**ASSIGNED TASK**
Please transcribe every entry below exactly, without including the pictures.

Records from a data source
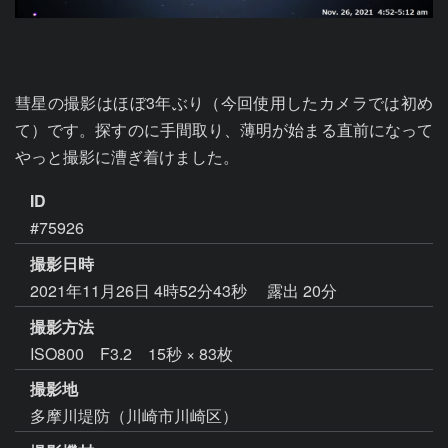
彗星の撮影はほぼ3年ぶり（今回使用したカメラでは初め
て）です。探すのに手間取り、薄明が始まる直前になって
やっと撮影に漕ぎ着けました。
ID
#75926
撮影日時
2021年11月26日 4時52分43秒
露出 20分
撮影方法
ISO800 F3.2 15秒 × 83枚
撮影地
多摩川堤防（川崎市川崎区）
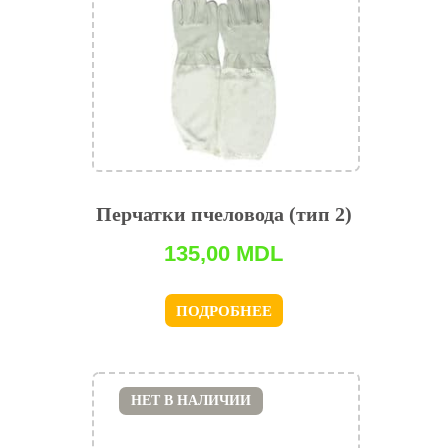
Перчатки пчеловода (тип 2)
135,00
MDL
ПОДРОБНЕЕ
НЕТ В НАЛИЧИИ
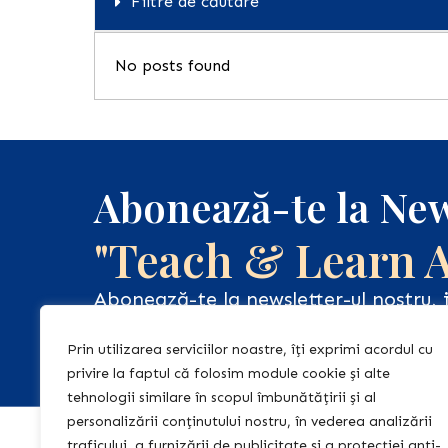
Filtre de căutare
No posts found
Abonează-te la New
"Teach & Learn 
Abonează-te la newsletter-ul nostru, 
regulat informații relevante și de act
pentru tine!
Prin utilizarea serviciilor noastre, îți exprimi acordul cu
privire la faptul că folosim module cookie și alte
tehnologii similare în scopul îmbunătățirii și al
personalizării conținutului nostru, în vederea analizării
traficului, a furnizării de publicitate și a protecției anti-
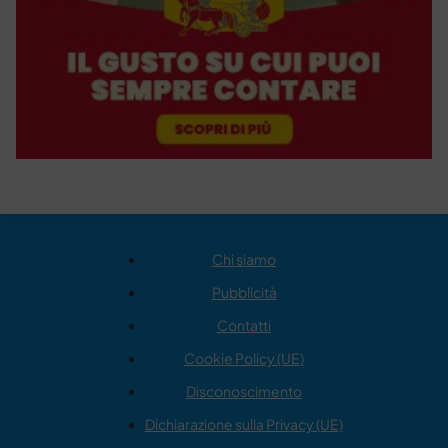
Chi siamo
Pubblicità
Contatti
Cookie Policy (UE)
Disconoscimento
Dichiarazione sulla Privacy (UE)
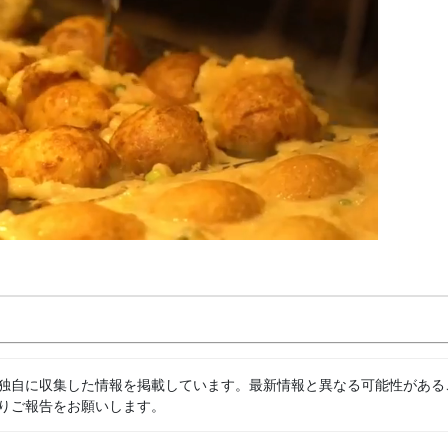
独自に収集した情報を掲載しています。最新情報と異なる可能性がある
りご報告をお願いします。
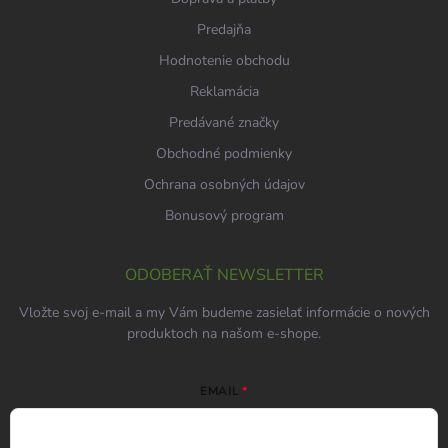
Predajňa
Hodnotenie obchodu
Reklamácia
Predávané značky
Obchodné podmienky
Ochrana osobných údajov
Bonusový program
ODOBERAŤ NEWSLETTER
Vložte svoj e-mail a my Vám budeme zasielať informácie o nových
produktoch na našom e-shope.
EMAIL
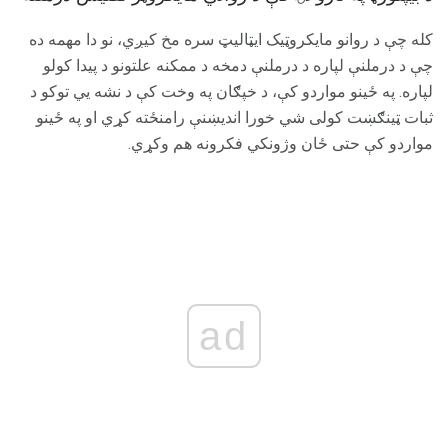
کله چې د روانو مایکروټیک ایټالیټ سره مخ کیږي، نو دا مهمه ده
چې د درملنې لپاره د درملنې دمخه د ممکنه علتونو د پیدا کولو
لپاره. په ځینو مواردو کې، د خپګان په وخت کې د نشه یي توکو د
ثبات ټینګښت کولی شي خورا اندیښنې رامنځته کړي او په ځینو
مواردو کې حتی ځان وژونکي فکرونه هم وکړي.
ad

**SOLUTION**
彗星の撮影はほぼ3年ぶり（今回使用したカメラでは初め
て）です。探すのに手間取り、薄明が始まる直前になって
やっと撮影に漕ぎ着けました。
ID
#75926
撮影日時
2021年11月26日 4時52分43秒
露出 20分
撮影方法
ISO800 F3.2 15秒 × 83枚
撮影地
多摩川堤防（川崎市川崎区）
Перчатки пчеловода (тип 2)
135,00
MDL
ПОДРОБНЕЕ
НЕТ В НАЛИЧИИ
Filtre de căutare
No posts found
Abonează-te la New
"Teach & Learn 
Abonează-te la newsletter-ul nostru, 
regulat informații relevante și de act
pentru tine!
Prin utilizarea serviciilor noastre, îți exprimi acordul cu
privire la faptul că folosim module cookie și alte
tehnologii similare în scopul îmbunătățirii și al
personalizării conținutului nostru, în vederea analizării
traficului, a furnizării de publicitate și a protecției anti-
Chi siamo
Pubblicità
Contatti
Cookie Policy (UE)
Disconoscimento
Dichiarazione sulla Privacy (UE)
独自に収集した情報を掲載しています。最新情報と異なる可能性がある
りご報告をお願いします。
Predajňa
Hodnotenie obchodu
Reklamácia
Predávané značky
Obchodné podmienky
Ochrana osobných údajov
Bonusový program
ODOBERAŤ NEWSLETTER
Vložte svoj e-mail a my Vám budeme zasielať informácie o nových
produktoch na našom e-shope.
EMAIL
کله چې د روانو مایکروټیک ایټالیټ سره مخ کیږي، نو دا مهمه ده
چې د درملنې لپاره د درملنې دمخه د ممکنه علتونو د پیدا کولو
لپاره. په ځینو مواردو کې، د خپګان په وخت کې د نشه یي توکو د
ثبات ټینګښت کولی شي خورا اندیښنې رامنځته کړي او په ځینو
مواردو کې حتی ځان وژونکي فکرونه هم وکړي.
ad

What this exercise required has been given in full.